◆ **Activity**: Write the entries out in full, matching them exactly.

◆ **Source records**:
==================================================

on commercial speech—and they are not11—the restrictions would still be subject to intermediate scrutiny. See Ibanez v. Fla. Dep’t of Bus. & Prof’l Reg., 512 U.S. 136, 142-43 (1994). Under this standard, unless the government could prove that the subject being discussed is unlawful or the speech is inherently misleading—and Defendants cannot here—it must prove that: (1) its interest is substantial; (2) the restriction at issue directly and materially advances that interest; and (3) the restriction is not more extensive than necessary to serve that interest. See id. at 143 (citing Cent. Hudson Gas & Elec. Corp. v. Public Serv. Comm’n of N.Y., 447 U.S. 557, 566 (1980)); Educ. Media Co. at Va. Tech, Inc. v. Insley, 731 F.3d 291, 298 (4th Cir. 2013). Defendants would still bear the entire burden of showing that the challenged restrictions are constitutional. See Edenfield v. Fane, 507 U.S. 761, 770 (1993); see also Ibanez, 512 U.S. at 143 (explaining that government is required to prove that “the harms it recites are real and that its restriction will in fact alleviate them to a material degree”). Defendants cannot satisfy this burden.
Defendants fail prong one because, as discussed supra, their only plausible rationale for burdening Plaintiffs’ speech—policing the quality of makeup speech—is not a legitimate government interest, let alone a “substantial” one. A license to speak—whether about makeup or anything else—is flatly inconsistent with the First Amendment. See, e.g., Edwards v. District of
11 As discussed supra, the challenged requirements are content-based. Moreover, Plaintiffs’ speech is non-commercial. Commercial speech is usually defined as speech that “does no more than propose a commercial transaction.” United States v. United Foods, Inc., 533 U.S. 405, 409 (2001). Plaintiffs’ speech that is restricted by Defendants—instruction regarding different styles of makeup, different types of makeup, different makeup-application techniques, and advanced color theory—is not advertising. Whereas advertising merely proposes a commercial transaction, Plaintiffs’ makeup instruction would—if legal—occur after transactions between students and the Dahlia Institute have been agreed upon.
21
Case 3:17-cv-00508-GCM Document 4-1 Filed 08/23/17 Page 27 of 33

==================================================

◆ **Response to the exercise**:
on commercial speech—and they are not11—the restrictions would still be subject to intermediate scrutiny. See Ibanez v. Fla. Dep’t of Bus. & Prof’l Reg., 512 U.S. 136, 142-43 (1994). Under this standard, unless the government could prove that the subject being discussed is unlawful or the speech is inherently misleading—and Defendants cannot here—it must prove that: (1) its interest is substantial; (2) the restriction at issue directly and materially advances that interest; and (3) the restriction is not more extensive than necessary to serve that interest. See id. at 143 (citing Cent. Hudson Gas & Elec. Corp. v. Public Serv. Comm’n of N.Y., 447 U.S. 557, 566 (1980)); Educ. Media Co. at Va. Tech, Inc. v. Insley, 731 F.3d 291, 298 (4th Cir. 2013). Defendants would still bear the entire burden of showing that the challenged restrictions are constitutional. See Edenfield v. Fane, 507 U.S. 761, 770 (1993); see also Ibanez, 512 U.S. at 143 (explaining that government is required to prove that “the harms it recites are real and that its restriction will in fact alleviate them to a material degree”). Defendants cannot satisfy this burden.
Defendants fail prong one because, as discussed supra, their only plausible rationale for burdening Plaintiffs’ speech—policing the quality of makeup speech—is not a legitimate government interest, let alone a “substantial” one. A license to speak—whether about makeup or anything else—is flatly inconsistent with the First Amendment. See, e.g., Edwards v. District of
11 As discussed supra, the challenged requirements are content-based. Moreover, Plaintiffs’ speech is non-commercial. Commercial speech is usually defined as speech that “does no more than propose a commercial transaction.” United States v. United Foods, Inc., 533 U.S. 405, 409 (2001). Plaintiffs’ speech that is restricted by Defendants—instruction regarding different styles of makeup, different types of makeup, different makeup-application techniques, and advanced color theory—is not advertising. Whereas advertising merely proposes a commercial transaction, Plaintiffs’ makeup instruction would—if legal—occur after transactions between students and the Dahlia Institute have been agreed upon.
21
Case 3:17-cv-00508-GCM Document 4-1 Filed 08/23/17 Page 27 of 33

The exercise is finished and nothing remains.